Identify functional modules in spatial omics atlas with cellular community motifs is offered by NLM - National Library of Medicine and is generally open to university, nonprofit, healthcare org. It is open to organizations nationwide unless the funder specifies otherwise. Review the specific eligibility terms before applying, since funders set their own requirements around organization type, location, and the population or project being served.
How much funding does the Identify functional modules in spatial omics atlas with cellular community motifs provide?
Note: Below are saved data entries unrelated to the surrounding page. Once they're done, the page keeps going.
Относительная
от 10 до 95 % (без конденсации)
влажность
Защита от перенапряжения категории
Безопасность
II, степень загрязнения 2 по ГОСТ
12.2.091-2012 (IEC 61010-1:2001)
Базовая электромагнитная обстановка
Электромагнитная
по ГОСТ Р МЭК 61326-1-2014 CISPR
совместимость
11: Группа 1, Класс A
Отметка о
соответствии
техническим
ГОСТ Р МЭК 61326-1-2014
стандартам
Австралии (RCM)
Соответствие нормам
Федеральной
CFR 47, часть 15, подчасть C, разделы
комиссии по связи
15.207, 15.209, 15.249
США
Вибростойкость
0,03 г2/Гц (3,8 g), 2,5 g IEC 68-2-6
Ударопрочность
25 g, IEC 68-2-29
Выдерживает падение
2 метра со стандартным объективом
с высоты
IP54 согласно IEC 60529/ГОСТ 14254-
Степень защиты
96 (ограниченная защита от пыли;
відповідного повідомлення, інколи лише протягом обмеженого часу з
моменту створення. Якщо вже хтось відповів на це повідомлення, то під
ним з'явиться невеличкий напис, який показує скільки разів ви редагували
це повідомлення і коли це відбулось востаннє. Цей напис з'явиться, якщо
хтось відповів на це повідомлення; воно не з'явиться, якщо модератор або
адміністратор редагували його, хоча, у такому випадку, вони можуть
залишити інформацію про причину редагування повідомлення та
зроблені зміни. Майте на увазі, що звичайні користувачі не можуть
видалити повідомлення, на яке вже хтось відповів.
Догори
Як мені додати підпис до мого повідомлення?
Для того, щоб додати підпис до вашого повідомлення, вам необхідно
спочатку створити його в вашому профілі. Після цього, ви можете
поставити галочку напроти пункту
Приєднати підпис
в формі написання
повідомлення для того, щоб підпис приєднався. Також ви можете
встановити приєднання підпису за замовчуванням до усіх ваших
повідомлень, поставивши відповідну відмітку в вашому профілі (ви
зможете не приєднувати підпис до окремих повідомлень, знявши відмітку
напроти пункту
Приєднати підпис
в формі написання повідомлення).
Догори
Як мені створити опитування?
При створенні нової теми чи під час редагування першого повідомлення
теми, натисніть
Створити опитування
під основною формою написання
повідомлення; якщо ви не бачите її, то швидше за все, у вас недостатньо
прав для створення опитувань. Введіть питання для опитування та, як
Identify functional modules in spatial omics atlas with cellular community motifs provides up to $1.4M per award from NLM - National Library of Medicine. Actual award sizes depend on the scope of your project, available program funds, and the number of applicants, so build a budget that reflects realistic, allowable costs rather than the maximum figure.
When is the Identify functional modules in spatial omics atlas with cellular community motifs deadline?
Applications for Identify functional modules in spatial omics atlas with cellular community motifs are due 2030-06-30 (open). Because deadlines can change, verify the date with the funder, NLM - National Library of Medicine, and give yourself enough time to prepare a complete, competitive application before the close date.
How do you apply for the Identify functional modules in spatial omics atlas with cellular community motifs?
To apply for Identify functional modules in spatial omics atlas with cellular community motifs, confirm your eligibility, gather the required documents, and prepare a narrative and budget that address the funder's priorities. FindGrants guides you step by step and can draft each section, then exports a submission-ready application pack for this grant from NLM - National Library of Medicine.